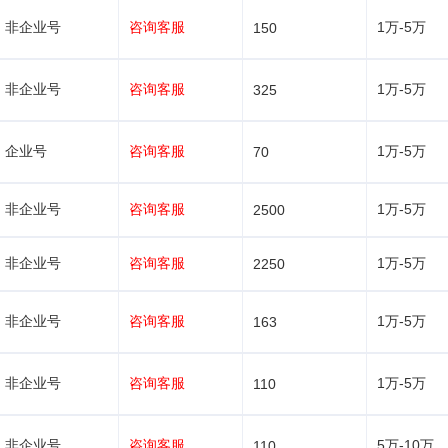
非企业号
咨询客服
1万-5万
150
非企业号
咨询客服
1万-5万
325
企业号
咨询客服
1万-5万
70
非企业号
咨询客服
1万-5万
2500
非企业号
咨询客服
1万-5万
2250
非企业号
咨询客服
1万-5万
163
非企业号
咨询客服
1万-5万
110
非企业号
咨询客服
5万-10万
110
····················
• What to produce: Would you write out an exact copy of the entries above, with no images?

• Task response:
非企业号
咨询客服
1万-5万
150
非企业号
咨询客服
1万-5万
325
企业号
咨询客服
1万-5万
70
非企业号
咨询客服
1万-5万
2500
非企业号
咨询客服
1万-5万
2250
非企业号
咨询客服
1万-5万
163
非企业号
咨询客服
1万-5万
110
非企业号
咨询客服
5万-10万
110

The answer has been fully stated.